The Algorithm To Be Used To Detect The Target
Object recognition and the ability to track this object constitute the most important and complex part of this category. In order for the UAV we designed to perform tasks such as autonomous driving, target detection and tracking, the image processing algorithm must be carefully selected. In this context, two evaluation criteria played an important role in the selection of algorithms. These are the speed and accuracy of image detection.

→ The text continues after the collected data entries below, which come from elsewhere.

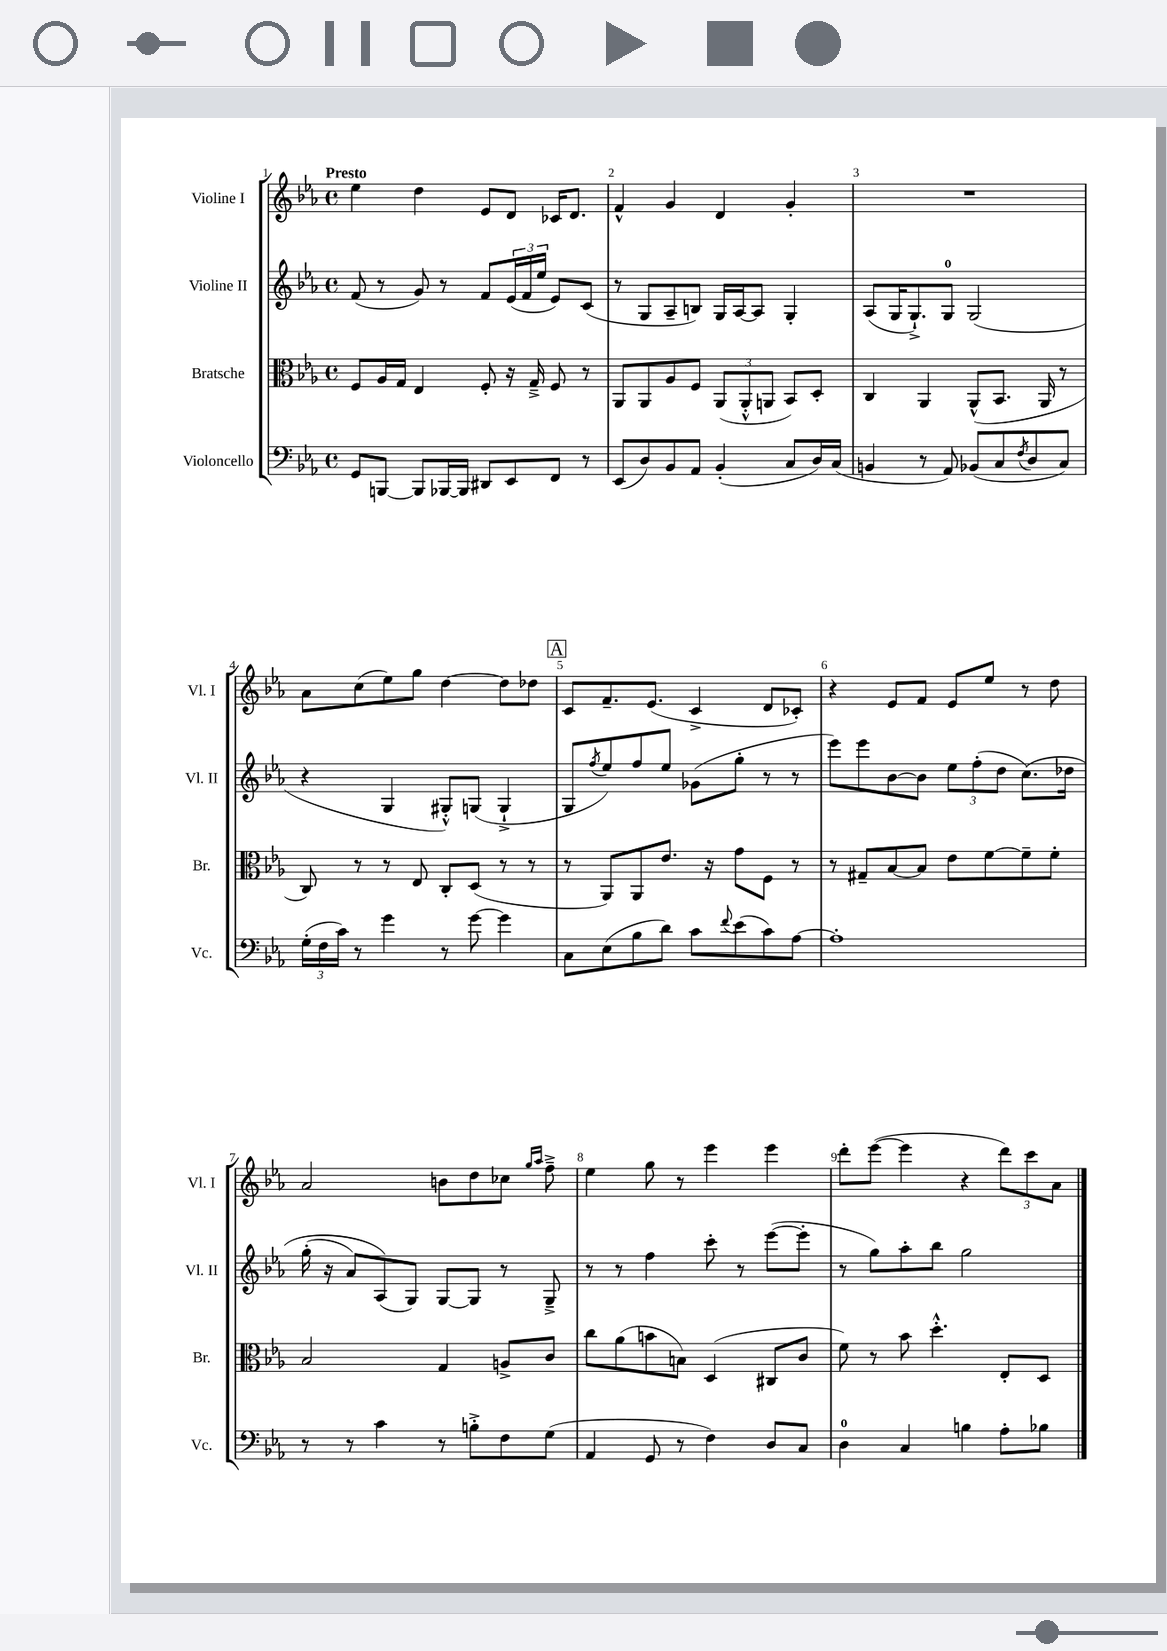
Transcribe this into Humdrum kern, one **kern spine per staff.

**kern	**kern	**kern	**kern
*staff4	*staff3	*staff2	*staff1
*clefF4	*clefC3	*clefG2	*clefG2
*k[b-e-a-]	*k[b-e-a-]	*k[b-e-a-]	*k[b-e-a-]
*M4/4	*M4/4	*M4/4	*M4/4
*met(c)	*met(c)	*met(c)	*met(c)
8GG	8F	(8f	4ee-
[8BBB	16A-	8r	.
.	16G	.	.
8BBB]	4E-	8g)	4dd
[16BBB-	.	8r	.
16BBB-]	.	.	.
8DD#	8F'	8f	8e-
8EE-	16r	(24e-	8d
.	.	24f	.
.	16G~^	.	.
.	.	24ee-	.
8FF	8F	8e-)	16c-
.	.	.	8.d
8r	8r	(8c	.
=	=	=	=
(8EE-	8AA-	8r	4f^^
8D)	8AA-	8G	.
8BB-	8A-	8A-~	4g
8AA-	8F	8B)	.
(4BB-'	(12AA-	16G	4d
.	.	[16A-	.
.	12AA-'^^	.	.
.	.	8A-]	.
.	12AA	.	.
8C	8BB-)	4G'	4g'
16D)	8D'	.	.
(16C	.	.	.
=	=	=	=
4BB	4C	(8A-	1r
.	.	16G	.
.	.	8.G`^)	.
8r	4AA-	.	.
8AA-)	.	8G	.
(8BB-	(8AA-^^	(2G	.
8C	8.BB-	.	.
8qF	.	.	.
8D	.	.	.
.	16AA-	.	.
8C)	8r	.	.
=	=	=	=
(24G'	8C)	4r	8a-
24F	.	.	.
24c)	.	.	.
8r	8r	.	(8cc
4g	8r	4G	8ee-)
.	8E-	.	8gg
8r	8C'	8G#'^^)	[4dd
[8g	(8D	(8G	.
4g]	8r	4G`^	8dd]
.	8r	.	8dd-
=	=	=	=
8C	8r	8G	8c
.	.	8qff	.
(8E-	8AA-)	8ee-)	8.f~
8B-	8AA-	8ff	.
.	.	.	(8.e-
8d)	8.e-	8ee-	.
8c	.	(8g-	4c^
.	16r	.	.
8qqf	.	.	.
(8e-	8g	8gg'	.
8c)	8F	8r	8d
[8A-	8r	8r	8c-')
=	=	=	=
1A-']	8r	8eee-)	4r
.	8G#~	8eee-	.
.	[8B-	[8b-	8e-
.	8B-]	8b-]	8f
.	8e-	12ee-	8e-
.	.	(12ff'	.
.	[8f	.	8ee-
.	.	12dd	.
.	8f~]	&(8.cc)	8r
.	8f'	.	8dd
.	.	16dd-	.
=	=	=	=
8r	2B-	(16gg'	2a-
.	.	16r	.
8r	.	8a-)	.
4c	.	(8A-&)	.
.	.	8G)	.
8r	4G	[8G	8b
8B'^	.	8G]	8dd
8F	8A^	8r	8cc-
.	.	.	16qqgg
.	.	.	16qqaa-
(8G	8c	8G~^	8ff~^
=	=	=	=
4AA-	8cc	8r	4ee-
.	(8a-	8r	.
8GG	8b	4ff	8gg
8r	8B)	.	8r
4F)	(4D	8ccc'	4eee-
.	.	8r	.
8D	8C#	([8eee-	4eee-
8C	8c	8eee-']	.
=	=	=	=
4D	8f)	8r	8ddd'
.	8r	8gg)	([8eee-
4C	8b-	8aa-'	4eee-]
.	4.dd'^^	8bb-	.
4B	.	2gg	4r
8A-'	8E-'	.	12ddd)
.	.	.	12ccc
8B-	8D	.	.
.	.	.	12a-
==	==	==	==
*-	*-	*-	*-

Today, there is a wide range of image processing algorithms. Among these, it was decided to use the YOLOv4 algorithm, which operates in relatively short times without losing its accuracy rate.
As the name suggests, the YOLO (You Only Look Once) algorithm processes the whole frame at once. (Redmon et al., n.d.) Because it uses a single-digit object recognition algorithm, it is similar to methods such as SSD and RetinaNet in this respect, while R-CNN, fast R- CNN differs from two-step object recognition methods such as faster R-CNN, R-FCN and Libra R-CNN. (Bochkovskiy et al., 2020) YOLO method divides the source image into SxS grids and performs boundary drawing and probability map creation on it. In the last step, it combines these two and completes the object recognition process. (Redmon et al., n.d.)
Target Tracking Algorithm
By their nature, drones are fast aircraft and the tracking algorithm to be used must ensure the tracking of the detected object at high speeds and accuracy. After detecting the drone with the YOLO algorithm, the KCF (Kernelized Correlation Filter) method is used to track this object. The KCF method is a new tracking system that increases the processing speed by using the properties of the circulatory matrix. (OpenCV: cv::TrackerKCF Class Reference, n.d.) This method enables real-time tracking of the given object by pre-marking it. The KCF method provides object tracking at high FPS values without compromising its accuracy.